Significantly, Stephen J held that the meaning of "series" in the provision is "that of a number of events of a sufficiently similar kind following one another in temporal succession". It was therefore found that the occurrence or occurrences to which the provision referred were the precedents to the injury, each of which had the same original cause and formed with the other events a ‘series of occurrences’.In the Distillers case, it was found that each of the events (the mishaps) could be seen as part of a series with a common source. As such, they were treated as one claim for the purposes of the particular policy as they were events of a sufficiently similar kind following one another in temporal succession, all having one source.

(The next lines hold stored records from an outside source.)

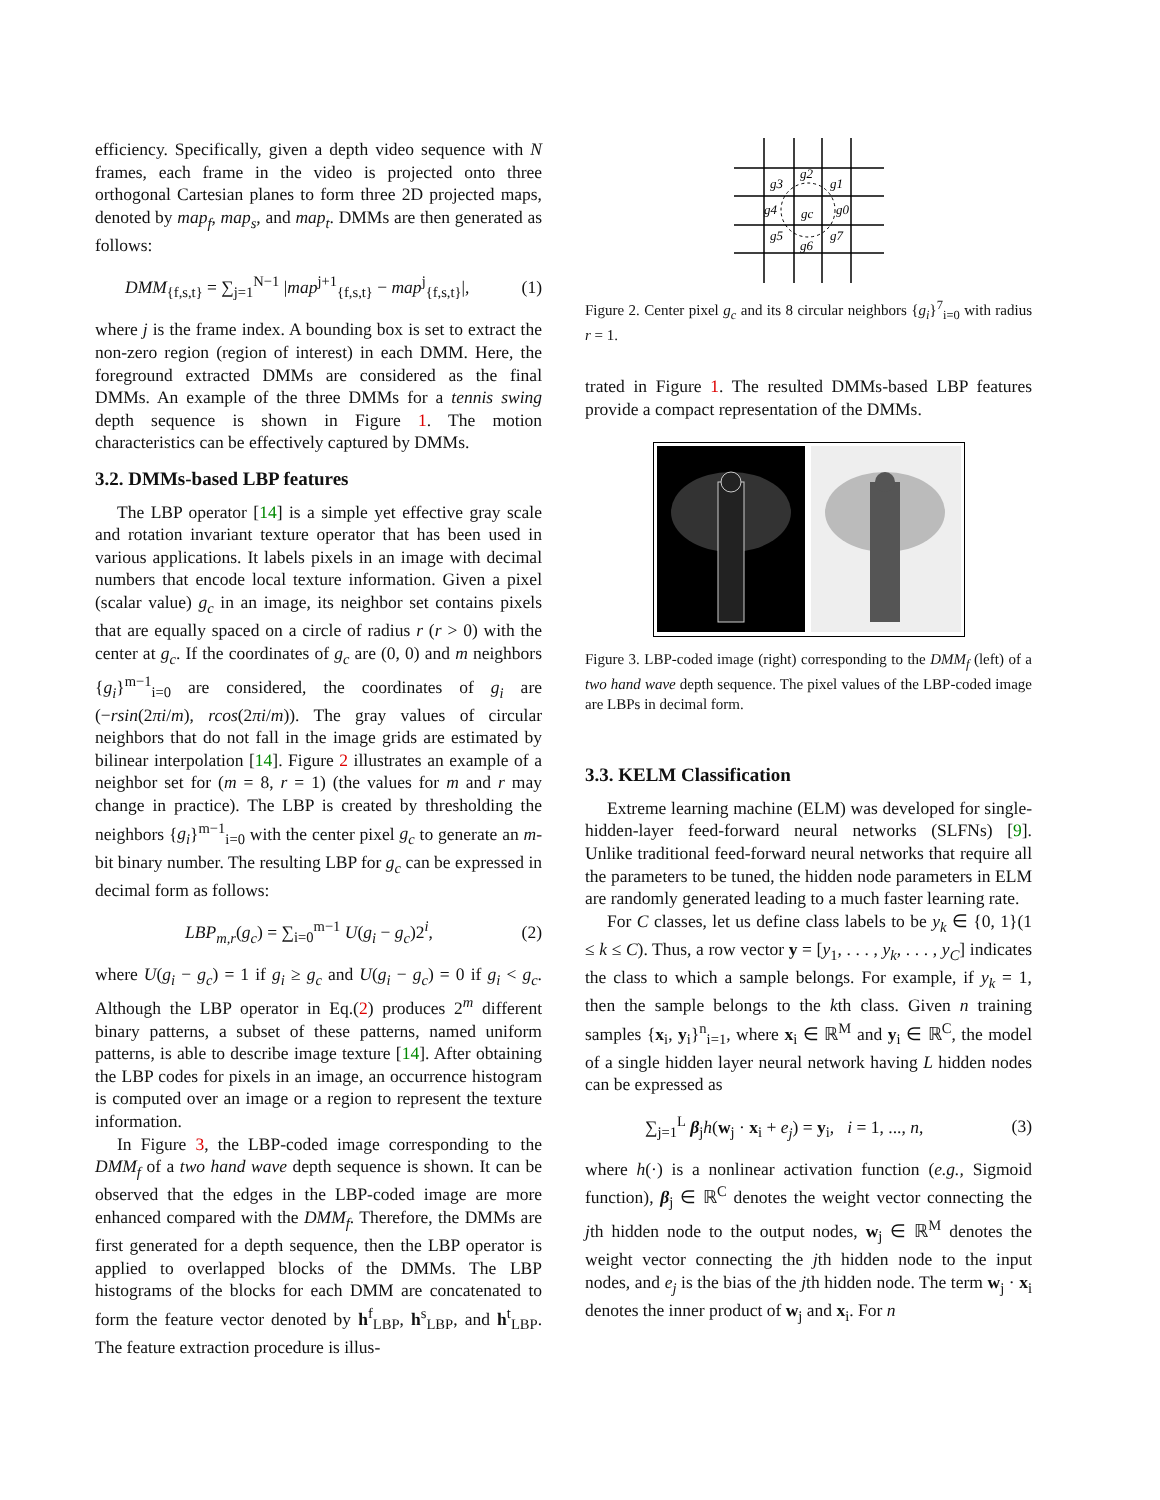efficiency. Specifically, given a depth video sequence with N frames, each frame in the video is projected onto three orthogonal Cartesian planes to form three 2D projected maps, denoted by map<sub>f</sub>, map<sub>s</sub>, and map<sub>t</sub>. DMMs are then generated as follows:
DMM<sub>{f,s,t}</sub> = ∑<sub>j=1</sub><sup>N−1</sup> |map<sup>j+1</sup><sub>{f,s,t}</sub> − map<sup>j</sup><sub>{f,s,t}</sub>|, (1)
where j is the frame index. A bounding box is set to extract the non-zero region (region of interest) in each DMM. Here, the foreground extracted DMMs are considered as the final DMMs. An example of the three DMMs for a tennis swing depth sequence is shown in Figure 1. The motion characteristics can be effectively captured by DMMs.
3.2. DMMs-based LBP features
The LBP operator [14] is a simple yet effective gray scale and rotation invariant texture operator that has been used in various applications. It labels pixels in an image with decimal numbers that encode local texture information. Given a pixel (scalar value) g<sub>c</sub> in an image, its neighbor set contains pixels that are equally spaced on a circle of radius r (r > 0) with the center at g<sub>c</sub>. If the coordinates of g<sub>c</sub> are (0, 0) and m neighbors {g<sub>i</sub>}<sup>m−1</sup><sub>i=0</sub> are considered, the coordinates of g<sub>i</sub> are (−rsin(2πi/m), rcos(2πi/m)). The gray values of circular neighbors that do not fall in the image grids are estimated by bilinear interpolation [14]. Figure 2 illustrates an example of a neighbor set for (m = 8, r = 1) (the values for m and r may change in practice). The LBP is created by thresholding the neighbors {g<sub>i</sub>}<sup>m−1</sup><sub>i=0</sub> with the center pixel g<sub>c</sub> to generate an m-bit binary number. The resulting LBP for g<sub>c</sub> can be expressed in decimal form as follows:
LBP<sub>m,r</sub>(g<sub>c</sub>) = ∑<sub>i=0</sub><sup>m−1</sup> U(g<sub>i</sub> − g<sub>c</sub>)2<sup>i</sup>, (2)
where U(g<sub>i</sub> − g<sub>c</sub>) = 1 if g<sub>i</sub> ≥ g<sub>c</sub> and U(g<sub>i</sub> − g<sub>c</sub>) = 0 if g<sub>i</sub> < g<sub>c</sub>. Although the LBP operator in Eq.(2) produces 2<sup>m</sup> different binary patterns, a subset of these patterns, named uniform patterns, is able to describe image texture [14]. After obtaining the LBP codes for pixels in an image, an occurrence histogram is computed over an image or a region to represent the texture information.
In Figure 3, the LBP-coded image corresponding to the DMM<sub>f</sub> of a two hand wave depth sequence is shown. It can be observed that the edges in the LBP-coded image are more enhanced compared with the DMM<sub>f</sub>. Therefore, the DMMs are first generated for a depth sequence, then the LBP operator is applied to overlapped blocks of the DMMs. The LBP histograms of the blocks for each DMM are concatenated to form the feature vector denoted by h<sup>f</sup><sub>LBP</sub>, h<sup>s</sup><sub>LBP</sub>, and h<sup>t</sup><sub>LBP</sub>. The feature extraction procedure is illus-
g3
g2
g1
g4
gc
g0
g5
g6
g7
Figure 2. Center pixel g<sub>c</sub> and its 8 circular neighbors {g<sub>i</sub>}<sup>7</sup><sub>i=0</sub> with radius r = 1.
trated in Figure 1. The resulted DMMs-based LBP features provide a compact representation of the DMMs.
Figure 3. LBP-coded image (right) corresponding to the DMM<sub>f</sub> (left) of a two hand wave depth sequence. The pixel values of the LBP-coded image are LBPs in decimal form.
3.3. KELM Classification
Extreme learning machine (ELM) was developed for single-hidden-layer feed-forward neural networks (SLFNs) [9]. Unlike traditional feed-forward neural networks that require all the parameters to be tuned, the hidden node parameters in ELM are randomly generated leading to a much faster learning rate.
For C classes, let us define class labels to be y<sub>k</sub> ∈ {0, 1}(1 ≤ k ≤ C). Thus, a row vector y = [y<sub>1</sub>, . . . , y<sub>k</sub>, . . . , y<sub>C</sub>] indicates the class to which a sample belongs. For example, if y<sub>k</sub> = 1, then the sample belongs to the kth class. Given n training samples {x<sub>i</sub>, y<sub>i</sub>}<sup>n</sup><sub>i=1</sub>, where x<sub>i</sub> ∈ ℝ<sup>M</sup> and y<sub>i</sub> ∈ ℝ<sup>C</sup>, the model of a single hidden layer neural network having L hidden nodes can be expressed as
∑<sub>j=1</sub><sup>L</sup> β<sub>j</sub>h(w<sub>j</sub> · x<sub>i</sub> + e<sub>j</sub>) = y<sub>i</sub>, i = 1, ..., n, (3)
where h(·) is a nonlinear activation function (e.g., Sigmoid function), β<sub>j</sub> ∈ ℝ<sup>C</sup> denotes the weight vector connecting the jth hidden node to the output nodes, w<sub>j</sub> ∈ ℝ<sup>M</sup> denotes the weight vector connecting the jth hidden node to the input nodes, and e<sub>j</sub> is the bias of the jth hidden node. The term w<sub>j</sub> · x<sub>i</sub> denotes the inner product of w<sub>j</sub> and x<sub>i</sub>. For n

Ambrose J also referred to Windsurf Pty Limited v HIH Casualty & General Insurance Limited (1995) 10 ANZ Ins Cas 61-447). His Honour regarded that decision as authority for the proposition that an event was "something that happened at a particular time, at a particular place, in a particular way... an occurrence or an incident". It was held that the use of the word "event" would "ordinarily invite one to focus on the proximate or immediate incident leading to the injury". The policy considered in Windsurf contained a definition of "occurrence" which was in similar terms to that contained in MGM’s broad form liability policy.
His Honour said that the "continuous or repeated exposure to substantially the same conditions" did not apply. He said that the clause was directed to cases where a building operation caused damage to several properties by such matters as vibrations or noxious substances.
Ambrose J held that it was the unworkmanlike application of the membrane on each of the occasions that it was installed which was the "event" or "occurrence" against liability for which MGM was entitled to be indemnified by the insurer, such that MGM would be obliged to pay an excess in relation to each occasion.